**WHAT IS BEING ASKED**
Word for word, copy out every line of the records, omitting each picture.

++++++++++

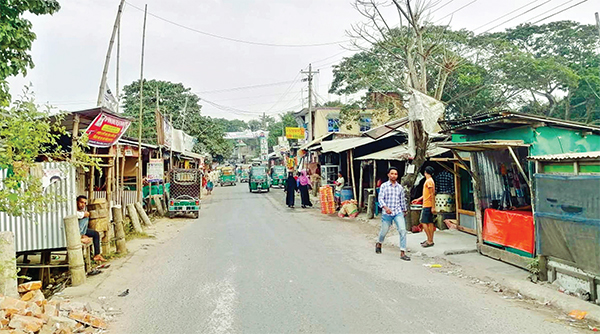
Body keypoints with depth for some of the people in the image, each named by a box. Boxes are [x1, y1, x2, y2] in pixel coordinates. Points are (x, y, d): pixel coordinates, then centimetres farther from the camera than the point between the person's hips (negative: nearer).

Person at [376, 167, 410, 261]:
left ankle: (402, 253, -7)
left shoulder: (400, 187, 8)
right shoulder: (384, 186, -1)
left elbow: (402, 200, 17)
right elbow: (380, 198, -8)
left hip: (398, 212, 2)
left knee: (403, 230, -13)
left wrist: (404, 211, 23)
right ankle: (379, 244, 43)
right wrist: (385, 207, -24)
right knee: (384, 231, 11)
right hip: (387, 213, -2)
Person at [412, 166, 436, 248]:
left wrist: (432, 206, -20)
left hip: (427, 206, -10)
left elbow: (432, 194, -19)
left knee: (424, 222, -8)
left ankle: (430, 241, -5)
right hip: (429, 206, 10)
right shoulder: (429, 181, 16)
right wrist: (418, 199, 30)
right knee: (430, 223, 11)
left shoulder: (429, 181, -15)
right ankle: (430, 240, 16)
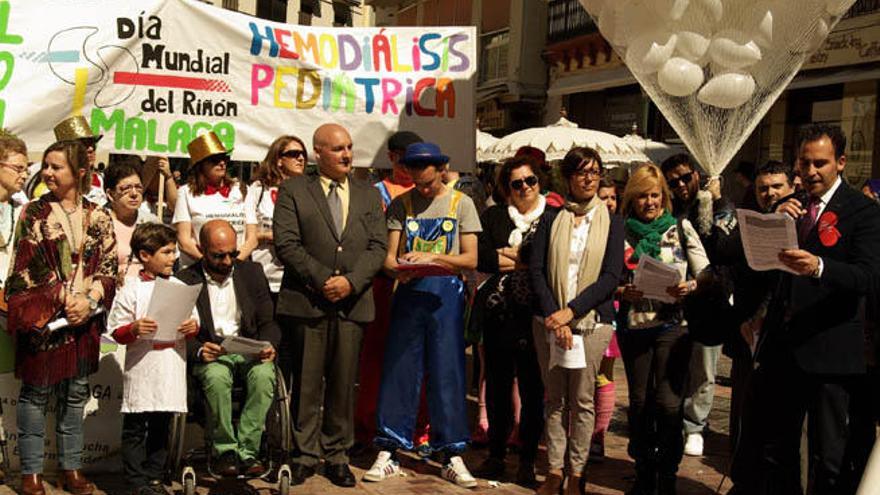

++++++++++

**SOLUTION BELOW**
Body keypoints with depth for some of the people in the image, each named by a box. Boxes are [x1, y1, x2, y2] in pixel coordinates. Points are (x, y, d): pixel coordinates, then centimetres farther from the camera than the point between the person's hips (negative: nearer).

Person at [376, 167, 410, 261]:
left ankle: (402, 253, -7)
left shoulder: (400, 187, 8)
right shoulder: (384, 186, -1)
left elbow: (402, 200, 17)
right elbow: (380, 198, -8)
left hip: (398, 212, 2)
left knee: (403, 230, -13)
left wrist: (404, 211, 23)
right ankle: (379, 244, 43)
right wrist: (385, 207, -24)
right knee: (384, 231, 11)
right hip: (387, 213, -2)
Person at [412, 166, 436, 248]:
left wrist: (432, 206, -20)
left hip: (427, 206, -10)
left elbow: (432, 194, -19)
left knee: (424, 222, -8)
left ankle: (430, 241, -5)
right hip: (429, 206, 10)
right shoulder: (429, 181, 16)
right wrist: (418, 199, 30)
right knee: (430, 223, 11)
left shoulder: (429, 181, -15)
right ankle: (430, 240, 16)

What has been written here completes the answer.